Tuesday, July 20, 2010

How to Can Fresh Green Beans

I just returned from a short, but relaxing trip to my grandma's house. She lives on a farm outside of a teeny tiny town in south central Missouri, and has a very nice garden, so we went down to help her put up corn and beans. Sadly, something has happened to all of her bean plants, and they are short with very few beans on them! What a bummer, but we were able to pick two bowl fulls, and added them to what my aunt and uncle had picked a few days earlier.

Grandma wanted to teach my sister and I how to can beans. We had watched this done before, but had never really helped with it, so we were excited to learn the process! Sadly, I forgot my camera at home and only had my mom's little camera to capture the process.

After picking the beans, you need to wash them to get any dirt off of them. Then, you have to break them. This means that you rip all of the ends (top and bottom) off and throw them into a trash bowl. If the beans are long, you snap them into pieces that are about 1.5 to 2 inches long. Smaller beans usually don't have to be snapped, but their ends still need to be picked off.

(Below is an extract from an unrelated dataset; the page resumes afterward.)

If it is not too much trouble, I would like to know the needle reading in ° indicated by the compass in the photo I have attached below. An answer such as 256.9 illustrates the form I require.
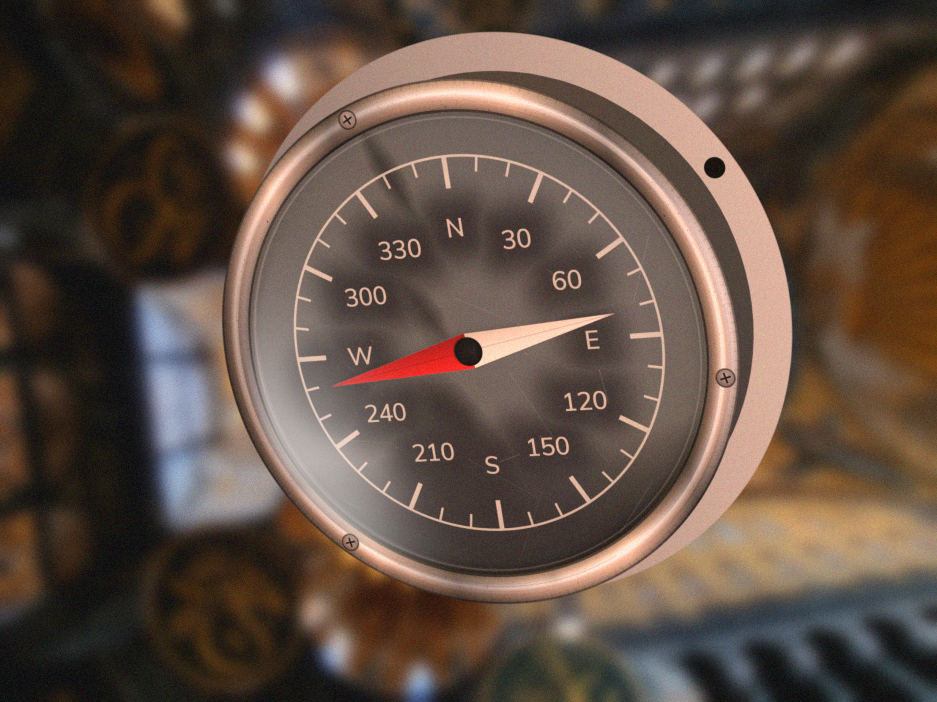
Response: 260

When you get done breaking all the beans, it's time to put them into quart-size glass jars, like a mason jar. Beforehand, make sure to wash the jars out. Fill the jars with beans, you may have to press the beans down or shake the jar to get them to settle.
While you are filling up the bean jars, you need to have a big pot of water heating on the stove. This will be the liquid that you put in the jar. Also, you'll need a pressure cooker so that you can seal the jars. Water needs to be heating up in the pressure cooker, too.

After the jars are full of beans, run a towel along the rim of each jar. You'll be putting 1 tsp of salt into each jar, and one tiny grain of salt can cause the seal of the lid to mess up. You have to make sure not to get any salt on the rim! (We were told this alot!)

So, go ahead and put 1 tsp of salt in each jar. Next, fill each one up with hot water until the jar is completely full. Again, dry off the rim so that the seal works right! Also check for any cracks or chips along the rim, because these can damage the seal, too. Put the flat part of the lid on th jar, then screw on the ring. Make sure that they are fastened tightly!

Put each jar with a lid on it in the pressure cooker. My grandma's holds 7 jars, but we only had 6 jars of beans. So, she filled a jar with water, put the lid on it, and placed it in the canner, too. This keeps the jars from rattling around while they cook. Make sure to follow your pressure cooker's directions when getting ready to can!

Here comes the more difficult part.

Once you get the canner/pressure cooker lid on tightly, you have to loosen the steamer valve so that steam can escape. Once you see the steam coming out, let it cook for 10 minutes. After this amount of time, close the steamer valve and let the pressure rise to 10psi. If it goes above 10, adjust the steamer valve until it goes back down, then close it again.

There, that's the trickiest part!

After the pressure gauge reaches 10, remove the pressure cooker/canner from the heat. You should hear 1 "pop" for each can in the canner. When you count all the pops, that means they are sealed and ready to go! Sometimes it does take a little while for the pops, and after at least 20 minutes or so, they should all be ready.

Let the jars cool completely before storing in a pantry or cabinet.

Canned beans, if sealed properly, can last up to 5 years! Fresh beans that are frozen only last about 12 months.


  1. What a lovely and informative post! I have fond memories of canning with my grandma.

  2. yep, works now :)

    i have such very fond memories of my mother canning and the business of the kitchen as she worked. that is the stuff of family.